Pick out each line of the items that follow that contains the string "radius", and copy those lines in full. Case counts.

>> start

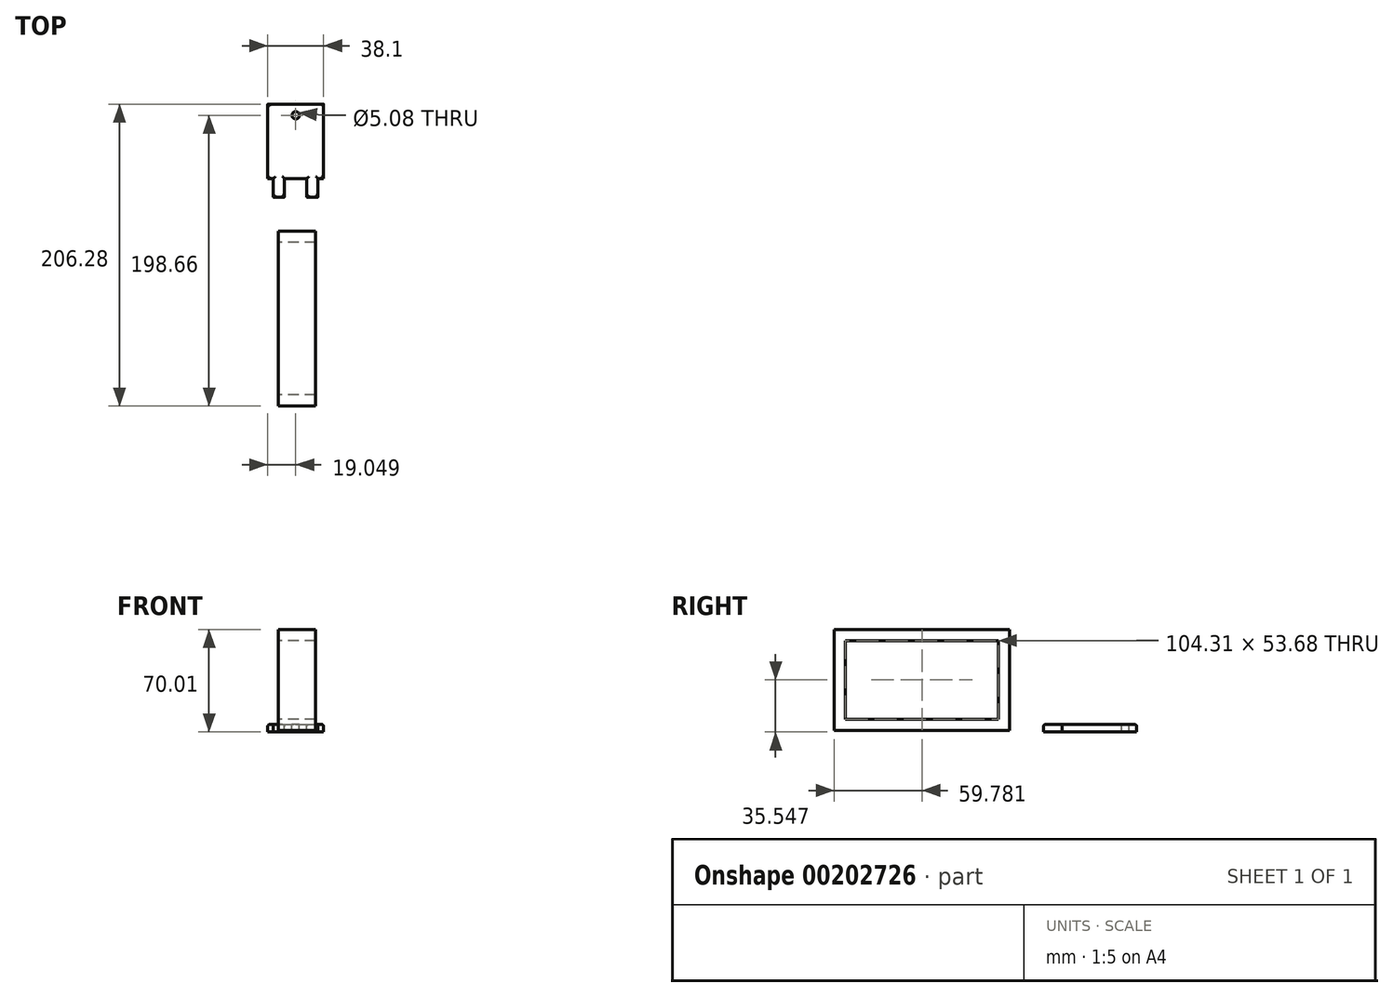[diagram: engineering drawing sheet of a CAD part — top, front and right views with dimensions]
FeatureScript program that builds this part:
annotation { "Feature Type Name" : "Feature", "Feature Type Description" : "" }
export const myFeature = defineFeature(function(context is Context, id is Id, definition is map)
    precondition{}
    {
        {
            var Q0;
            Q0=qCreatedBy(makeId("Top.planeOp"),FACE);
            var sketch = newSketch(context, id + "F0", { "sketchPlane" : qUnion([Q0])});
            skLineSegment(sketch, "E0.bottom", {"start": v(-7.31, 48.6) * mm, "end": v(30.79, 48.6) * mm});
            skLineSegment(sketch, "E0.top", {"start": v(-7.31, -2.2) * mm, "end": v(30.79, -2.2) * mm});
            skLineSegment(sketch, "E0.left", {"start": v(-7.31, 48.6) * mm, "end": v(-7.31, -2.2) * mm});
            skLineSegment(sketch, "E0.right", {"start": v(30.79, 48.6) * mm, "end": v(30.79, -2.2) * mm});
            skSolve(sketch);
        }
        {
            var Q0;
            Q0 = qSketchRegion(id + "F0", true);
            extrude(context, id + "F1", {"entities" : qUnion([Q0]), "depth" : 5.08 * mm});
        }
        {
            var Q0;
            Q0=makeQuery(id+"F1.opExtrude","CAP_FACE",FACE,{"disambiguationData":[OSD([sQuery(id+"F0.wireOp",EDGE,"E0.bottom"),sQuery(id+"F0.wireOp",EDGE,"E0.top"),sQuery(id+"F0.wireOp",EDGE,"E0.left"),sQuery(id+"F0.wireOp",EDGE,"E0.right")])],"isStart":false});
            var sketch = newSketch(context, id + "F2", { "sketchPlane" : qUnion([Q0])});
            skLineSegment(sketch, "E1", {"start": v(11.74, 48.6) * mm, "end": v(11.74, -2.2) * mm, "construction": true});
            skCircle(sketch, "E2", {"center": v(11.74, 40.98) * mm, "radius": 2.54 * mm});
            skSolve(sketch);
        }
        {
            var Q0;
            Q0 = qSketchRegion(id + "F2", true);
            extrude(context, id + "F3", {"entities" : qUnion([Q0]), "operationType" : NewBodyOperationType.REMOVE, "endBound" : BoundingType.THROUGH_ALL, "oppositeDirection" : true, "depth" : 25.4 * mm});
        }
        {
            var Q0;
            Q0=makeQuery(id+"F1.opExtrude","CAP_FACE",FACE,{"disambiguationData":[OSD([sQuery(id+"F0.wireOp",EDGE,"E0.bottom"),sQuery(id+"F0.wireOp",EDGE,"E0.top"),sQuery(id+"F0.wireOp",EDGE,"E0.left"),sQuery(id+"F0.wireOp",EDGE,"E0.right")])],"isStart":false});
            var sketch = newSketch(context, id + "F4", { "sketchPlane" : qUnion([Q0])});
            skLineSegment(sketch, "E3.bottom", {"start": v(19.36, -2.2) * mm, "end": v(26.98, -2.2) * mm});
            skLineSegment(sketch, "E3.top", {"start": v(19.36, -14.9) * mm, "end": v(26.98, -14.9) * mm});
            skLineSegment(sketch, "E3.left", {"start": v(19.36, -2.2) * mm, "end": v(19.36, -14.9) * mm});
            skLineSegment(sketch, "E3.right", {"start": v(26.98, -2.2) * mm, "end": v(26.98, -14.9) * mm});
            skLineSegment(sketch, "E4", {"start": v(11.74, 48.6) * mm, "end": v(11.74, -2.2) * mm, "construction": true});
            skLineSegment(sketch, "E5.MirrorCS", {"start": v(4.12, -2.2) * mm, "end": v(4.12, -14.9) * mm});
            skLineSegment(sketch, "E6.MirrorCS", {"start": v(4.12, -14.9) * mm, "end": v(-3.5, -14.9) * mm});
            skLineSegment(sketch, "E7.MirrorCS", {"start": v(-3.5, -2.2) * mm, "end": v(-3.5, -14.9) * mm});
            skLineSegment(sketch, "E8.MirrorCS", {"start": v(4.12, -2.2) * mm, "end": v(-3.5, -2.2) * mm});
            skSolve(sketch);
        }
        {
            var Q0;
            Q0 = qSketchRegion(id + "F4", true);
            var Q1;
            Q1=makeQuery(id+"F1.opExtrude","CAP_FACE",FACE,{"disambiguationData":[OSD([sQuery(id+"F0.wireOp",EDGE,"E0.bottom"),sQuery(id+"F0.wireOp",EDGE,"E0.top"),sQuery(id+"F0.wireOp",EDGE,"E0.left"),sQuery(id+"F0.wireOp",EDGE,"E0.right")])],"isStart":true});
            extrude(context, id + "F5", {"entities" : qUnion([Q0]), "operationType" : NewBodyOperationType.ADD, "endBound" : BoundingType.UP_TO_SURFACE, "oppositeDirection" : true, "endBoundEntityFace" : qUnion([Q1]), "depth" : 25.4 * mm});
        }
        {
            var Q0;
            Q0=makeQuery(id+"F1.opExtrude","CAP_EDGE",EDGE,{"disambiguationData":[OSD([sQuery(id+"F0.wireOp",EDGE,"E0.left")])],"isStart":false});
            var Q1;
            Q1=makeQuery(id+"F1.opExtrude","CAP_EDGE",EDGE,{"disambiguationData":[OSD([sQuery(id+"F0.wireOp",EDGE,"E0.bottom")])],"isStart":false});
            var Q2;
            Q2=makeQuery(id+"F1.opExtrude","CAP_EDGE",EDGE,{"disambiguationData":[OSD([sQuery(id+"F0.wireOp",EDGE,"E0.right")])],"isStart":false});
            var Q3;
            {var subQ1=sQuery(id+"F0.wireOp",EDGE,"E0.right");var subQ2=sQuery(id+"F0.wireOp",EDGE,"E0.top");Q3=makeQuery(id+"F5.boolean.opBoolean","SPLIT",EDGE,{"disambiguationData":[TD([makeQuery(id+"F1.opExtrude","SWEPT_FACE",FACE,{"disambiguationData":[OSD([subQ1])]})])],"derivedFrom":makeQuery(id+"F1.opExtrude","CAP_EDGE",EDGE,{"disambiguationData":[OSD([subQ2])],"isStart":false})});}
            var Q4;
            Q4=makeQuery(id+"F5.opExtrude","CAP_EDGE",EDGE,{"disambiguationData":[OSD([sQuery(id+"F4.wireOp",EDGE,"E3.top")])],"isStart":true});
            var Q5;
            Q5=makeQuery(id+"F5.opExtrude","CAP_EDGE",EDGE,{"disambiguationData":[OSD([sQuery(id+"F4.wireOp",EDGE,"E3.left")])],"isStart":true});
            var Q6;
            {var subQ0=sQuery(id+"F4.wireOp",EDGE,"E3.left");var subQ1=sQuery(id+"F0.wireOp",EDGE,"E0.top");Q6=makeQuery(id+"F5.boolean.opBoolean","SPLIT",EDGE,{"disambiguationData":[TD([makeQuery(id+"F5.opExtrude","SWEPT_FACE",FACE,{"disambiguationData":[OSD([subQ0])]})])],"derivedFrom":makeQuery(id+"F1.opExtrude","CAP_EDGE",EDGE,{"disambiguationData":[OSD([subQ1])],"isStart":false})});}
            var Q7;
            Q7=makeQuery(id+"F5.opExtrude","CAP_EDGE",EDGE,{"disambiguationData":[OSD([sQuery(id+"F4.wireOp",EDGE,"E5.MirrorCS")])],"isStart":true});
            var Q8;
            Q8=makeQuery(id+"F5.opExtrude","CAP_EDGE",EDGE,{"disambiguationData":[OSD([sQuery(id+"F4.wireOp",EDGE,"E7.MirrorCS")])],"isStart":true});
            var Q9;
            {var subQ0=sQuery(id+"F0.wireOp",EDGE,"E0.left");var subQ1=sQuery(id+"F0.wireOp",EDGE,"E0.top");Q9=makeQuery(id+"F5.boolean.opBoolean","SPLIT",EDGE,{"disambiguationData":[TD([makeQuery(id+"F1.opExtrude","SWEPT_FACE",FACE,{"disambiguationData":[OSD([subQ0])]})])],"derivedFrom":makeQuery(id+"F1.opExtrude","CAP_EDGE",EDGE,{"disambiguationData":[OSD([subQ1])],"isStart":false})});}
            var Q10;
            Q10=makeQuery(id+"F5.opExtrude","CAP_EDGE",EDGE,{"disambiguationData":[OSD([sQuery(id+"F4.wireOp",EDGE,"E6.MirrorCS")])],"isStart":true});
            var Q11;
            Q11=makeQuery(id+"F5.opExtrude","CAP_EDGE",EDGE,{"disambiguationData":[OSD([sQuery(id+"F4.wireOp",EDGE,"E3.right")])],"isStart":true});
            fillet(context, id + "F6", {"entities" : qUnion([Q0, Q1, Q2, Q3, Q4, Q5, Q6, Q7, Q8, Q9, Q10, Q11]), "radius" : 1.27 * mm, "tangentPropagation" : true, "allowEdgeOverflow" : false});
        }
        {
            var Q0;
            Q0=qCreatedBy(makeId("Right.planeOp"),FACE);
            var sketch = newSketch(context, id + "F7", { "sketchPlane" : qUnion([Q0])});
            skLineSegment(sketch, "E9.bottom", {"start": v(-150.06, 62.39) * mm, "end": v(-45.74, 62.39) * mm});
            skLineSegment(sketch, "E9.top", {"start": v(-150.06, 8.7) * mm, "end": v(-45.74, 8.7) * mm});
            skLineSegment(sketch, "E9.left", {"start": v(-150.06, 62.39) * mm, "end": v(-150.06, 8.7) * mm});
            skLineSegment(sketch, "E9.right", {"start": v(-45.74, 62.39) * mm, "end": v(-45.74, 8.7) * mm});
            skLineSegment(sketch, "E10.0", {"start": v(-157.68, 70) * mm, "end": v(-38.12, 70) * mm});
            skLineSegment(sketch, "E10.1", {"start": v(-157.68, 70) * mm, "end": v(-157.68, 1.09) * mm});
            skLineSegment(sketch, "E10.2", {"start": v(-157.68, 1.09) * mm, "end": v(-38.12, 1.09) * mm});
            skLineSegment(sketch, "E10.3", {"start": v(-38.12, 70) * mm, "end": v(-38.12, 1.09) * mm});
            skSolve(sketch);
        }
        {
            var Q0;
            Q0=makeQuery(id+"F7.imprint","IMPRINT",FACE,{"disambiguationData":[TD([[makeQuery(id+"F7.imprint","IMPRINT",EDGE,{"derivedFrom":sQuery(id+"F7.wireOp",EDGE,"E9.bottom")}),1.0]])]});
            extrude(context, id + "F8", {"entities" : qUnion([Q0]), "depth" : 25.4 * mm});
        }
    });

>> end

- [Expected output]:
            skCircle(sketch, "E2", {"center": v(11.74, 40.98) * mm, "radius": 2.54 * mm});
            fillet(context, id + "F6", {"entities" : qUnion([Q0, Q1, Q2, Q3, Q4, Q5, Q6, Q7, Q8, Q9, Q10, Q11]), "radius" : 1.27 * mm, "tangentPropagation" : true, "allowEdgeOverflow" : false});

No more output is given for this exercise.